Par contre, le ministre provincial l’environnement a commencé par dire que cette journée se célèbre dans un contexte particulier en province du Nord-Kivu avec la maladie à virus Ebola : « Je commencerai à dire que cette journée consacrée à l’eau se célèbre dans un contexte particulier en province avec la maladie à virus Ebola. L’eau joue un rôle considérable dans la riposte contre cette maladie », a lâché Olivier KAMUZINZI. Aussi, il a fait savoir que le pays en général et le Nord-Kivu en particulier possède beaucoup d’eau mais hélas, toute sa population n’est pas encore desservie.

« Plusieurs personnes ont rencontré des difficultés et d’autres d’ailleurs sont mortes en provinces à la recherche de l’eau », regrette ce ministre provincial. Toutefois, il a rassuré que le gouvernement provincial et ses partenaires ont déjà un plan pour que la population du Nord-Kivu aïet de l’eau dans son entièreté. Olivier KAMUZINZI a par ailleurs invité tous les participants à s’approprier le thème de cette journée vue sa transposition, N’est jamais laissé personne à la recherche de l’eau.

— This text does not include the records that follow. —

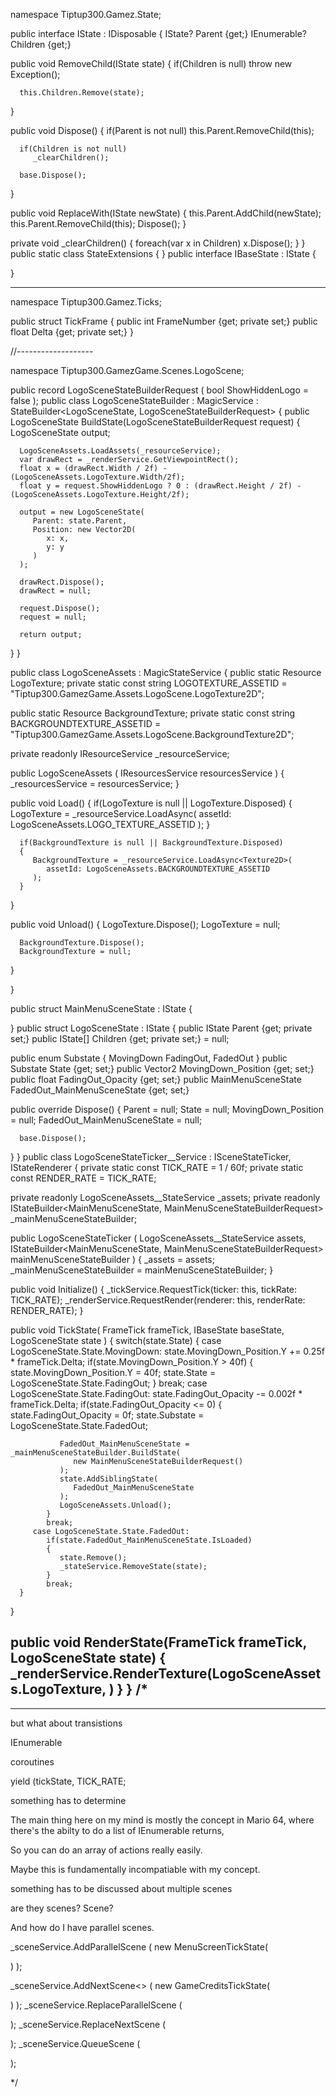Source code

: namespace Tiptup300.Gamez.State;

public interface IState : IDisposable
{
   IState? Parent {get;}
   IEnumerable<IState>? Children {get;}

   

   public void RemoveChild(IState state)
   {
      if(Children is null)
         throw new Exception();

      this.Children.Remove(state);
   }
   
   public void Dispose()
   {
      if(Parent is not null)
         this.Parent.RemoveChild(this);

      if(Children is not null)
         _clearChildren();

      base.Dispose();
   }

   public void ReplaceWith(IState newState)
   {
      this.Parent.AddChild(newState);
      this.Parent.RemoveChild(this);
      Dispose();
   }

   private void _clearChildren()
   {
      foreach(var x in Children)
         x.Dispose();
   }
}
public static class StateExtensions 
{
}
public interface IBaseState : IState
{
   
}

----------------------------

namespace Tiptup300.Gamez.Ticks;

public struct TickFrame
{
   public int FrameNumber {get; private set;}
   public float Delta {get; private set;}
}

//-------------------

namespace Tiptup300.GamezGame.Scenes.LogoScene;

public record LogoSceneStateBuilderRequest 
(
   bool ShowHiddenLogo = false
);
public class LogoSceneStateBuilder : MagicService
   : StateBuilder<LogoSceneState, LogoSceneStateBuilderRequest>
{
   public LogoSceneState BuildState(LogoSceneStateBuilderRequest request)
   {
      LogoSceneState output;

      LogoSceneAssets.LoadAssets(_resourceService);
      var drawRect = _renderService.GetViewpointRect();
      float x = (drawRect.Width / 2f) - (LogoSceneAssets.LogoTexture.Width/2f);
      float y = request.ShowHiddenLogo ? 0 : (drawRect.Height / 2f) - (LogoSceneAssets.LogoTexture.Height/2f);

      output = new LogoSceneState(
         Parent: state.Parent,
         Position: new Vector2D(
            x: x,
            y: y
         )
      );

      drawRect.Dispose();
      drawRect = null;

      request.Dispose();
      request = null;

      return output;
   }
}

public class LogoSceneAssets : MagicStateService
{
   public static Resource<Texture2D> LogoTexture;
   private static const string LOGOTEXTURE_ASSETID 
      = "Tiptup300.GamezGame.Assets.LogoScene.LogoTexture2D";

   public static Resource<Texture2D> BackgroundTexture;
   private static const string BACKGROUNDTEXTURE_ASSETID 
      = "Tiptup300.GamezGame.Assets.LogoScene.BackgroundTexture2D";

   private readonly IResourceService _resourceService;

   public LogoSceneAssets
   (
      IResourcesService resourcesService
   )
   {
      _resourcesService = resourcesService;
   }

   public void Load() 
   {
      if(LogoTexture is null || LogoTexture.Disposed)
      {
         LogoTexture = _resourceService.LoadAsync<Texture2D>(
            assetId: LogoSceneAssets.LOGO_TEXTURE_ASSETID
         );
      }
      
      if(BackgroundTexture is null || BackgroundTexture.Disposed)
      {
         BackgroundTexture = _resourceService.LoadAsync<Texture2D>(
            assetId: LogoSceneAssets.BACKGROUNDTEXTURE_ASSETID
         );  
      }
   }

   public void Unload()
   {
      LogoTexture.Dispose();
      LogoTexture = null;

      BackgroundTexture.Dispose();
      BackgroundTexture = null;
   }

}

public struct MainMenuSceneState : IState
{
   
}
public struct LogoSceneState : IState
{
   public IState Parent {get; private set;}
   public IState[] Children {get; private set;} = null;

   public enum Substate 
   {
      MovingDown
      FadingOut,
      FadedOut
   }
   public Substate State {get; set;}
   public Vector2 MovingDown_Position {get; set;}
   public float FadingOut_Opacity {get; set;}
   public MainMenuSceneState FadedOut_MainMenuSceneState {get; set;}


   public override Dispose()
   {
      Parent = null;
      State = null;
      MovingDown_Position = null;
      FadedOut_MainMenuSceneState = null;
      
      base.Dispose();
   }
}
public class LogoSceneStateTicker__Service : ISceneStateTicker<LogoSceneState>, IStateRenderer<LogoSceneState>
{
   private static const TICK_RATE = 1 / 60f;
   private static const RENDER_RATE = TICK_RATE;

   private readonly LogoSceneAssets__StateService _assets;
   private readonly IStateBuilder<MainMenuSceneState, MainMenuSceneStateBuilderRequest> _mainMenuSceneStateBuilder;

   public LogoSceneStateTicker
   (
      LogoSceneAssets__StateService assets,
      IStateBuilder<MainMenuSceneState, MainMenuSceneStateBuilderRequest> mainMenuSceneStateBuilder
   )
   {
      _assets = assets;
      _mainMenuSceneStateBuilder = mainMenuSceneStateBuilder;
   }

   public void Initialize()
   {
      _tickService.RequestTick(ticker: this, tickRate: TICK_RATE);
      _renderService.RequestRender(renderer: this, renderRate: RENDER_RATE);
   }

   public void TickState(
      FrameTick frameTick, 
      IBaseState baseState, 
      LogoSceneState state
   )
   {
      switch(state.State) 
      {
         case LogoSceneState.State.MovingDown:
            state.MovingDown_Position.Y += 0.25f * frameTick.Delta;
            if(state.MovingDown_Position.Y > 40f)
            {
               state.MovingDown_Position.Y = 40f;
               state.State = LogoSceneState.State.FadingOut;
            }
            break;
         case LogoSceneState.State.FadingOut:
            state.FadingOut_Opacity -= 0.002f * frameTick.Delta;
            if(state.FadingOut_Opacity <= 0)
            {
               state.FadingOut_Opacity = 0f;
               state.Substate = LogoSceneState.State.FadedOut;

               FadedOut_MainMenuSceneState = _mainMenuSceneStateBuilder.BuildState(
                  new MainMenuSceneStateBuilderRequest()
               );
               state.AddSiblingState(
                  FadedOut_MainMenuSceneState
               );
               LogoSceneAssets.Unload();
            }
            break;
         case LogoSceneState.State.FadedOut:
            if(state.FadedOut_MainMenuSceneState.IsLoaded)
            {
               state.Remove();
               _stateService.RemoveState(state);
            }
            break;
      }
   }

   public void RenderState(FrameTick frameTick, LogoSceneState state)
   {
      _renderService.RenderTexture(LogoSceneAssets.LogoTexture, )
   }
}
/*
-------------------------

-----------------------

but what about transistions 

IEnumerable

coroutines

yield (tickState, TICK_RATE;

something has to determine 

The main thing here on my mind is mostly the concept in Mario 64, where there's the abilty to do a list of IEnumerable returns, 

So you can do an array of actions really easily.

Maybe this is fundamentally incompatiable with my concept.

something has to be discussed about multiple scenes

are they scenes? Scene? 

And how do I have parallel scenes.

_sceneService.AddParallelScene
(
   new MenuScreenTickState(
      
   )
);

_sceneService.AddNextScene<>
(
   new GameCreditsTickState(

   )
);
_sceneService.ReplaceParallelScene
(

);
_sceneService.ReplaceNextScene
(

);
_sceneService.QueueScene
(

);



*/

Présent à cette manifestation, le directeur provincial de REGIDESO a répondu à la question de la carence d’eau dans la plupart de quartiers de la ville de Goma. David ANGOYO a indiqué que le lac est en profondeur alors que la ville de Goma est à une haute altitude : « Le lac est un point éloigné et la ville un peu haut, il faut donc considérer cet aspect en terme d’ingénierie sans oublier l’aspect topographique. D’où, on doit avoir de l’énergie et des infrastructures. Tout cela demande des moyens », s’est-il dédouané.

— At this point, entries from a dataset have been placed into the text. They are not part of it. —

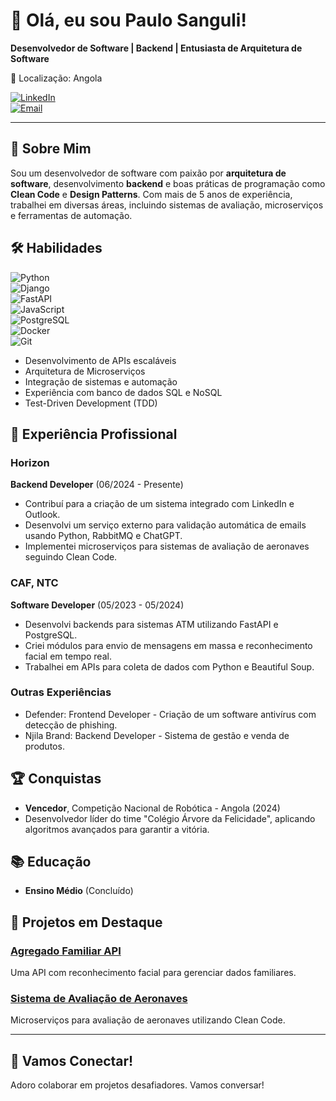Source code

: # 👋 Olá, eu sou Paulo Sanguli!

**Desenvolvedor de Software | Backend | Entusiasta de Arquitetura de Software**

📍 Localização: Angola

[![LinkedIn](https://img.shields.io/badge/LinkedIn-Paulo%20Sanguli-blue?style=flat-square&logo=linkedin)](https://www.linkedin.com/in/paulo-sanguli/)  
[![Email](https://img.shields.io/badge/Email-paulosanguli%40gmail.com-red?style=flat-square&logo=gmail)](mailto:paulosanguli@gmail.com)  

---

## 🌟 Sobre Mim

Sou um desenvolvedor de software com paixão por **arquitetura de software**, desenvolvimento **backend** e boas práticas de programação como **Clean Code** e **Design Patterns**. Com mais de 5 anos de experiência, trabalhei em diversas áreas, incluindo sistemas de avaliação, microserviços e ferramentas de automação.

## 🛠️ Habilidades

![Python](https://img.shields.io/badge/-Python-3776AB?style=flat-square&logo=python&logoColor=white)  
![Django](https://img.shields.io/badge/-Django-092E20?style=flat-square&logo=django&logoColor=white)  
![FastAPI](https://img.shields.io/badge/-FastAPI-009688?style=flat-square&logo=fastapi&logoColor=white)  
![JavaScript](https://img.shields.io/badge/-JavaScript-F7DF1E?style=flat-square&logo=javascript&logoColor=black)  
![PostgreSQL](https://img.shields.io/badge/-PostgreSQL-336791?style=flat-square&logo=postgresql&logoColor=white)  
![Docker](https://img.shields.io/badge/-Docker-2496ED?style=flat-square&logo=docker&logoColor=white)  
![Git](https://img.shields.io/badge/-Git-F05032?style=flat-square&logo=git&logoColor=white)

- Desenvolvimento de APIs escaláveis
- Arquitetura de Microserviços
- Integração de sistemas e automação
- Experiência com banco de dados SQL e NoSQL
- Test-Driven Development (TDD)

## 🏢 Experiência Profissional

### Horizon
**Backend Developer** (06/2024 - Presente)  
- Contribuí para a criação de um sistema integrado com LinkedIn e Outlook.
- Desenvolvi um serviço externo para validação automática de emails usando Python, RabbitMQ e ChatGPT.
- Implementei microserviços para sistemas de avaliação de aeronaves seguindo Clean Code.

### CAF, NTC
**Software Developer** (05/2023 - 05/2024)  
- Desenvolvi backends para sistemas ATM utilizando FastAPI e PostgreSQL.
- Criei módulos para envio de mensagens em massa e reconhecimento facial em tempo real.
- Trabalhei em APIs para coleta de dados com Python e Beautiful Soup.

### Outras Experiências
- Defender: Frontend Developer - Criação de um software antivírus com detecção de phishing.
- Njila Brand: Backend Developer - Sistema de gestão e venda de produtos.

## 🏆 Conquistas

- **Vencedor**, Competição Nacional de Robótica - Angola (2024)
- Desenvolvedor líder do time "Colégio Árvore da Felicidade", aplicando algoritmos avançados para garantir a vitória.

## 📚 Educação

- **Ensino Médio** (Concluído)

## 🔗 Projetos em Destaque

### [Agregado Familiar API](https://github.com/paulosanguli/agregado-familiar)
Uma API com reconhecimento facial para gerenciar dados familiares.

### [Sistema de Avaliação de Aeronaves](https://github.com/paulosanguli/aircraft-evaluation)
Microserviços para avaliação de aeronaves utilizando Clean Code.

---

## 🤝 Vamos Conectar!

Adoro colaborar em projetos desafiadores. Vamos conversar!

C’est le gouvernement provincial en collaboration avec l’Unicef et l’Institut Français de Goma qui ont organisé ces activités qui s’étendront sur environ un mois avec la clé des visites des différents stands où tous ce qui concerne l’eau sera expliqué ainsi que des séances sensibilisations à l’Institut Français pour avoir de l’eau propre.